Authors
Ningbin Zhang, Xinyu Yang, Zheng Zong, Yang Yu, Yi Zhao, Rong Bian, Chengru Jiang, Fengjie Shen, Xiangyang Zhu, Guoying Gu
Published in
Nature communications. Jul 04, 2026. Epub Jul 04, 2026.
Abstract
Robotic prostheses are the primary replacement for upper-limb amputees' lost hands. Although various neuroprosthetic hands have been developed, featuring both rigid and soft mechanisms, they typically offer grasping-oriented functionality with fewer degrees of freedom (DOFs, ≤6). Herein, we report a dexterous soft neuroprosthetic hand with 11 active DOFs that restores common grasping and fine manipulation, validated by four amputee subjects (aged 38-70 years, male and female).

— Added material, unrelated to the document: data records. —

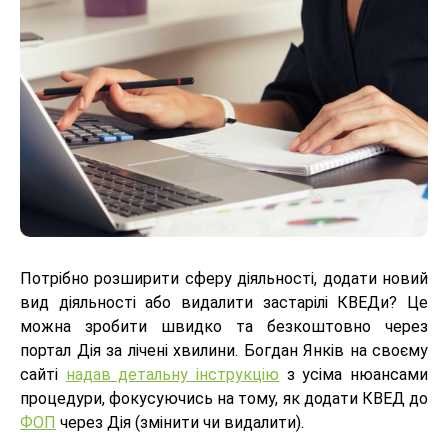
Потрібно розширити сферу діяльності, додати новий
вид діяльності або видалити застарілі КВЕДи? Це
можна зробити швидко та безкоштовно через
портал Дія за лічені хвилини. Богдан Янків на своєму
сайті
надав детальну інструкцію
з усіма нюансами
процедури, фокусуючись на тому, як додати КВЕД до
ФОП
через Дія (змінити чи видалити).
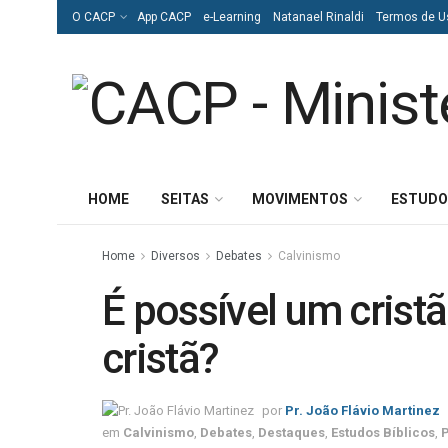
O CACP
App CACP
e-Learning
Natanael Rinaldi
Termos de U
HOME
SEITAS
MOVIMENTOS
ESTUDO
Home
Diversos
Debates
Calvinismo
É possível um crist
cristã?
por
Pr. João Flávio Martinez
em
Calvinismo
,
Debates
,
Destaques
,
Estudos Bíblicos
,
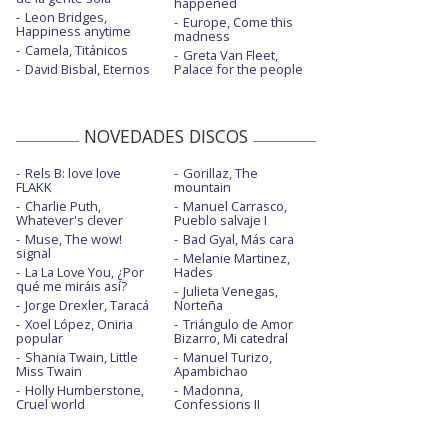
happened
Leon Bridges,
Europe, Come this
Happiness anytime
madness
Camela, Titánicos
Greta Van Fleet,
David Bisbal, Eternos
Palace for the people
NOVEDADES DISCOS
Rels B: love love
Gorillaz, The
FLAKK
mountain
Charlie Puth,
Manuel Carrasco,
Whatever's clever
Pueblo salvaje I
Muse, The wow!
Bad Gyal, Más cara
signal
Melanie Martinez,
La La Love You, ¿Por
Hades
qué me miráis así?
Julieta Venegas,
Jorge Drexler, Taracá
Norteña
Xoel López, Oniria
Triángulo de Amor
popular
Bizarro, Mi catedral
Shania Twain, Little
Manuel Turizo,
Miss Twain
Apambichao
Holly Humberstone,
Madonna,
Cruel world
Confessions II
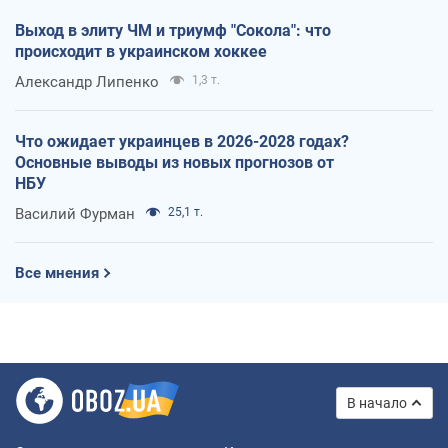
Выход в элиту ЧМ и триумф "Сокола": что
происходит в украинском хоккее
Александр Липенко
1,3 т.
Что ожидает украинцев в 2026-2028 годах?
Основные выводы из новых прогнозов от
НБУ
Василий Фурман
25,1 т.
Все мнения
В начало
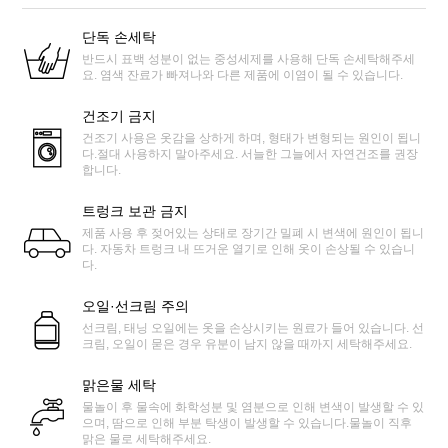
단독 손세탁
반드시 표백 성분이 없는 중성세제를 사용해 단독 손세탁해주세
요. 염색 잔료가 빠져나와 다른 제품에 이염이 될 수 있습니다.
건조기 금지
건조기 사용은 옷감을 상하게 하며, 형태가 변형되는 원인이 됩니
다.절대 사용하지 말아주세요. 서늘한 그늘에서 자연건조를 권장
합니다.
트렁크 보관 금지
제품 사용 후 젖어있는 상태로 장기간 밀폐 시 변색에 원인이 됩니
다. 자동차 트렁크 내 뜨거운 열기로 인해 옷이 손상될 수 있습니
다.
오일·선크림 주의
선크림, 태닝 오일에는 옷을 손상시키는 원료가 들어 있습니다. 선
크림, 오일이 묻은 경우 유분이 남지 않을 때까지 세탁해주세요.
맑은물 세탁
물놀이 후 물속에 화학성분 및 염분으로 인해 변색이 발생할 수 있
으며, 땀으로 인해 부분 탁생이 발생할 수 있습니다.물놀이 직후
맑은 물로 세탁해주세요.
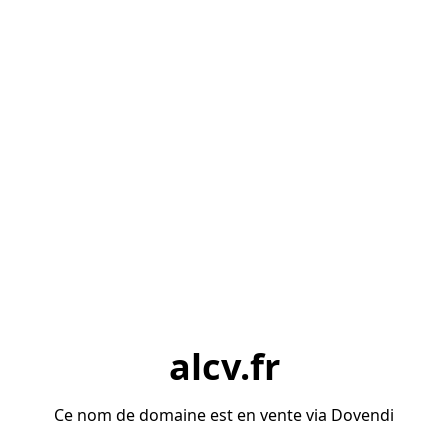
alcv.fr
Ce nom de domaine est en vente via Dovendi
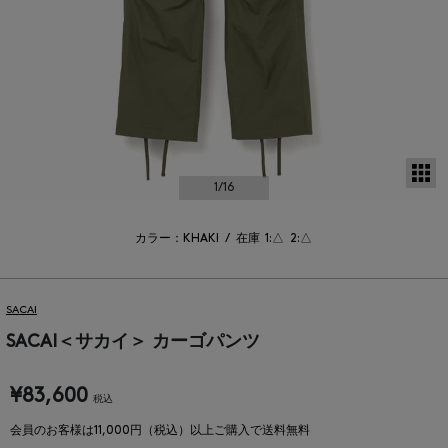
サ
1
/16
カラー：KHAKI
/
在庫
1:△
2:△
SACAI
SACAI＜サカイ＞ カーゴパンツ
¥83,600
税込
会員のお客様は11,000円（税込）以上ご購入で送料無料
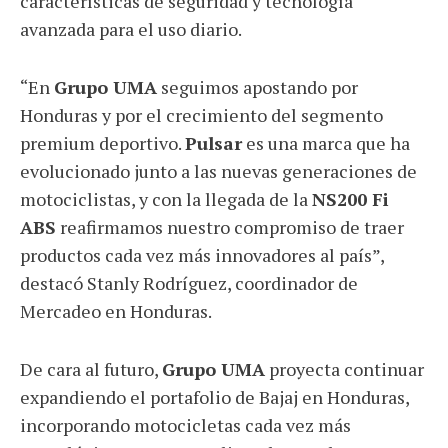
características de seguridad y tecnología
avanzada para el uso diario.
“En
Grupo UMA
seguimos apostando por
Honduras y por el crecimiento del segmento
premium deportivo.
Pulsar
es una marca que ha
evolucionado junto a las nuevas generaciones de
motociclistas, y con la llegada de la
NS200 Fi
ABS
reafirmamos nuestro compromiso de traer
productos cada vez más innovadores al país”,
destacó Stanly Rodríguez, coordinador de
Mercadeo en Honduras.
De cara al futuro,
Grupo UMA
proyecta continuar
expandiendo el portafolio de Bajaj en Honduras,
incorporando motocicletas cada vez más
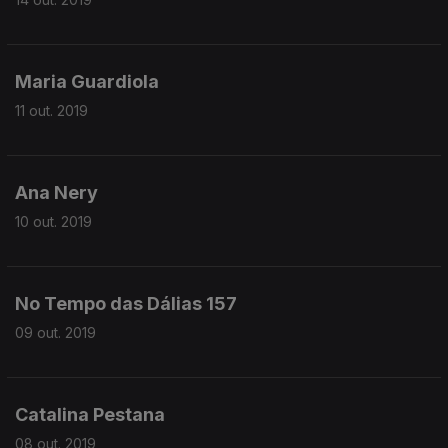
Maria Guardiola
11 out. 2019
Ana Nery
10 out. 2019
No Tempo das Dálias 157
09 out. 2019
Catalina Pestana
08 out. 2019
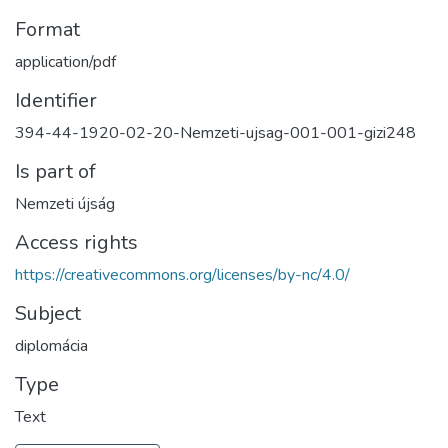
Format
application/pdf
Identifier
394-44-1920-02-20-Nemzeti-ujsag-001-001-gizi248
Is part of
Nemzeti újság
Access rights
https://creativecommons.org/licenses/by-nc/4.0/
Subject
diplomácia
Type
Text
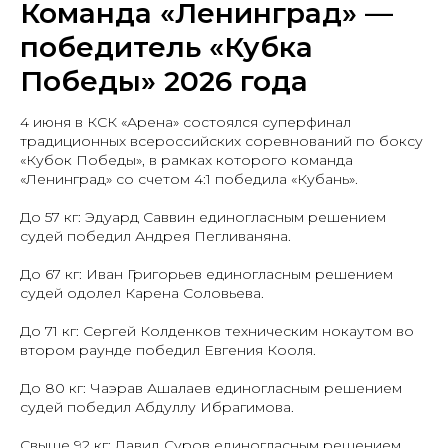
Команда «Ленинград» —
победитель «Кубка
Победы» 2026 года
4 июня в КСК «Арена» состоялся суперфинал
традиционных всероссийских соревнований по боксу
«Кубок Победы», в рамках которого команда
«Ленинград» со счетом 4:1 победила «Кубань».
До 57 кг: Эдуард Саввин единогласным решением
судей победил Андрея Пегливаняна.
До 67 кг: Иван Григорьев единогласным решением
судей одолел Карена Соловьева.
До 71 кг: Сергей Колденков техническим нокаутом во
втором раунде победил Евгения Кооля.
До 80 кг: Чаэрав Ашалаев единогласным решением
судей победил Абдуллу Ибрагимова.
Свыше 92 кг: Давид Суров единогласным решением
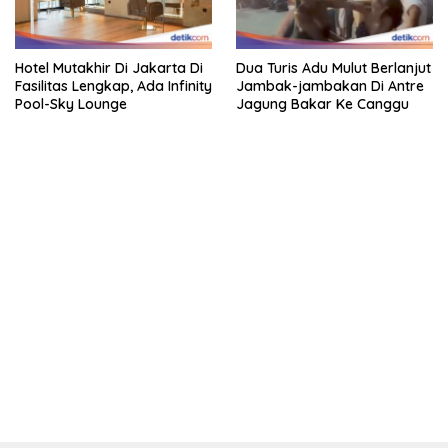
Hotel Mutakhir Di Jakarta Di
Dua Turis Adu Mulut Berlanjut
Fasilitas Lengkap, Ada Infinity
Jambak-jambakan Di Antre
Pool-Sky Lounge
Jagung Bakar Ke Canggu
kehadiran no limit city mengguncang dunia slot online
penghasil uang nyata di slot gatot kaca paling kuat
pola kucing emas terbukti ampuh kalahkan algoritma mesin slot
bandar
resep pola pg soft wild bandito yang renyah dan garing
saatnya trik dewa slot membuktikannya di sweet bonanza
https://accslot88.live/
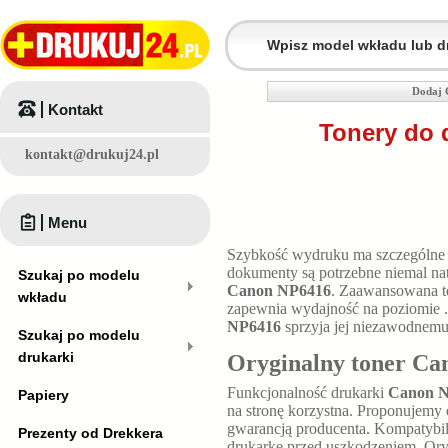
Dodaj 
Kontakt
Tonery do 
kontakt@drukuj24.pl
Menu
Szybkość wydruku ma szczególne 
dokumenty są potrzebne niemal na
Szukaj po modelu
Canon NP6416
. Zaawansowana te
wkładu
zapewnia wydajność na poziomie
NP6416
sprzyja jej niezawodnemu
Szukaj po modelu
drukarki
Oryginalny toner Ca
Funkcjonalność drukarki
Canon 
Papiery
na stronę korzystna. Proponujemy
gwarancją producenta. Kompatybi
Prezenty od Drekkera
drukarkę przed uszkodzeniem. Oryg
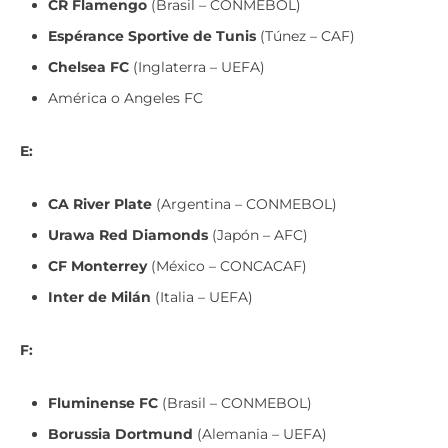
Espérance Sportive de Tunis
(Túnez – CAF)
Chelsea FC
(Inglaterra – UEFA)
América o Angeles FC
E:
CA River Plate
(Argentina – CONMEBOL)
Urawa Red Diamonds
(Japón – AFC)
CF Monterrey
(México – CONCACAF)
Inter de Milán
(Italia – UEFA)
F:
Fluminense FC
(Brasil – CONMEBOL)
Borussia Dortmund
(Alemania – UEFA)
Ulsan HD
(Corea del Sur – AFC)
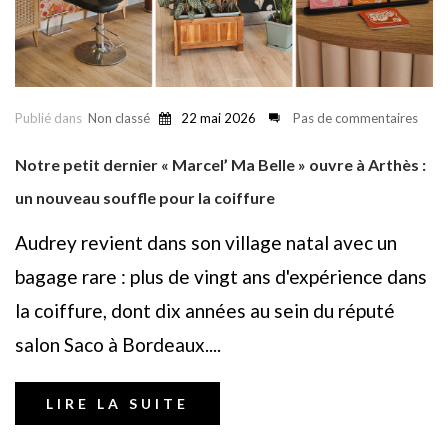
Publié dans
Non classé
22 mai 2026
Pas de commentaires
Notre petit dernier « Marcel’ Ma Belle » ouvre à Arthès :
un nouveau souffle pour la coiffure
Audrey revient dans son village natal avec un
bagage rare : plus de vingt ans d'expérience dans
la coiffure, dont dix années au sein du réputé
salon Saco à Bordeaux....
LIRE LA SUITE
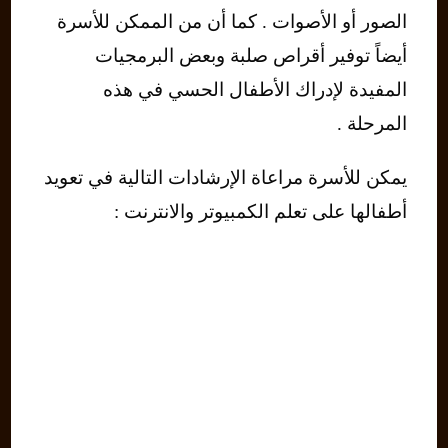
الصور أو الأصوات . كما أن من الممكن للأسرة
أيضاً توفير أقراص صلبة وبعض البرمجيات
المفيدة لإدراك الأطفال الحسي في هذه
المرحلة .
يمكن للأسرة مراعاة الإرشادات التالية في تعويد
أطفالها على تعلم الكمبيوتر والانترنت :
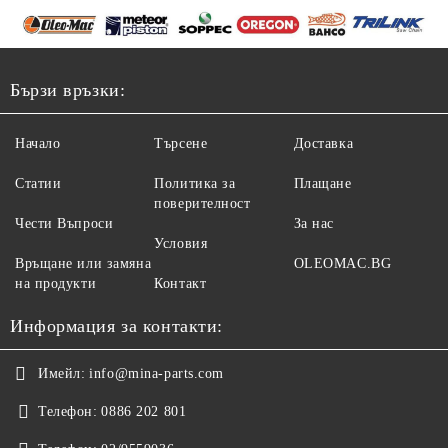
Бързи връзки:
Начало
Търсене
Доставка
Статии
Политика за
Плащане
поверителност
Чести Въпроси
За нас
Условия
Връщане или замяна
OLEOMAC.BG
на продукти
Контакт
Информация за контакти:
Имейл:
info@mina-parts.com
Телефон:
0886 202 801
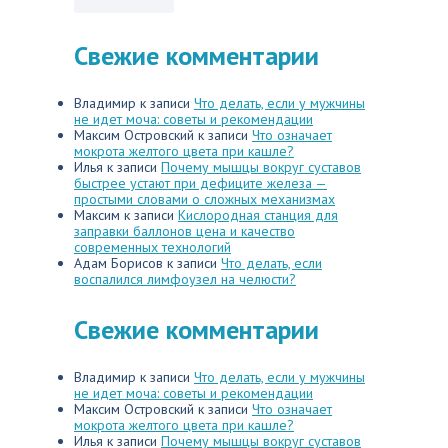
Свежие комментарии
Владимир
к записи
Что делать, если у мужчины
не идет моча: советы и рекомендации
Максим Островский
к записи
Что означает
мокрота желтого цвета при кашле?
Илья
к записи
Почему мышцы вокруг суставов
быстрее устают при дефиците железа —
простыми словами о сложных механизмах
Максим
к записи
Кислородная станция для
заправки баллонов цена и качество
современных технологий
Адам Борисов
к записи
Что делать, если
воспалился лимфоузел на челюсти?
Свежие комментарии
Владимир
к записи
Что делать, если у мужчины
не идет моча: советы и рекомендации
Максим Островский
к записи
Что означает
мокрота желтого цвета при кашле?
Илья
к записи
Почему мышцы вокруг суставов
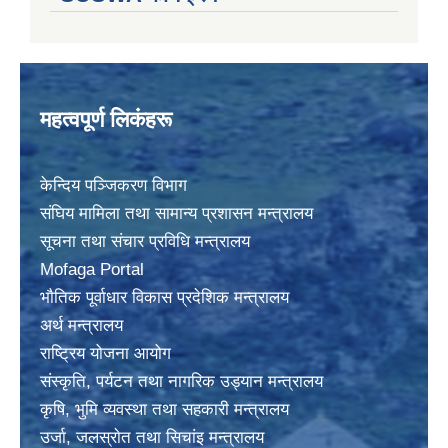
महत्वपूर्ण लिकंहरू
केन्दिय पञ्जिकरण विभाग
संघिय मामिला तथा सामान्य प्रशासन मन्त्रालय
सूचना तथा संचार प्रविधि मन्त्रालय
Mofaga Portal
भाैतिक पूर्वाधार विकास प्रदेशिक मन्त्रालय
अर्थ मन्त्रालय
राष्ट्रिय योजना आयोग
संस्कृति, पर्यटन तथा नागरिक उड्यान मन्त्रालय
कृषि, भुमि व्यवस्था तथा सहकारी मन्त्रालय
उर्जा, जलस्राेत तथा सिचांइ मन्त्रालय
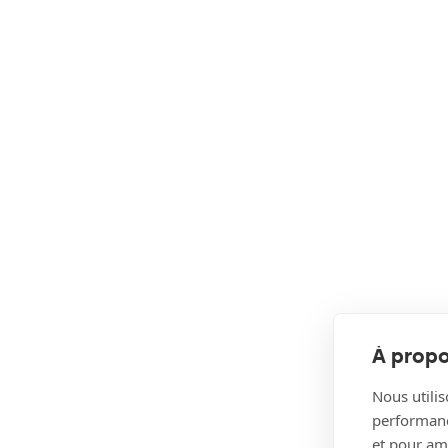
À propo
Nous utilis
performance
et pour amé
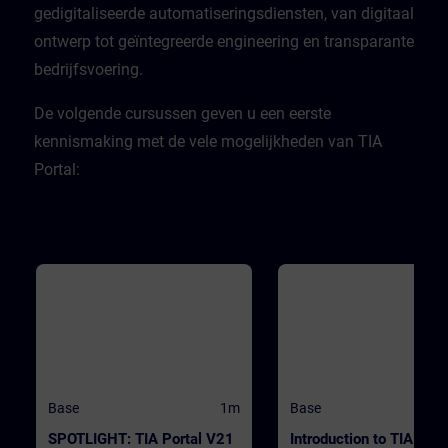
CPU. ValidityTIA Portal V20
gedigitaliseerde automatiseringsdiensten, van digitaal
ontwerp tot geïntegreerde engineering en transparante
bedrijfsvoering. ​
​De volgende cursussen geven u een eerste
kennismaking met de vele mogelijkheden van TIA
Portal:
Base
1m
Base
SPOTLIGHT: TIA Portal V21
Introduction to TIA Port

The neuroprosthetic hand integrates soft fingers with thumb-palm articulations for dexterity and adaptivity via a 2-channel myoelectric interface with amplitude-speed decoding, enabling amputees to outperform current prostheses in standardized tests and maintain control robustness. Furthermore, the neuroprosthetic hand improves amputees' participation in daily activities and interactions, such as hair braiding, pill taking, scissor manipulation, car steering, and continuous bulb screwing, while reducing compensatory body movements. These results demonstrate that the high-dexterity soft-robotic hand enhances both prosthesis versatility and compliant interaction.
PMID:
42401538
Bibliographic data and abstract were imported from PubMed on 05 Jul 2026.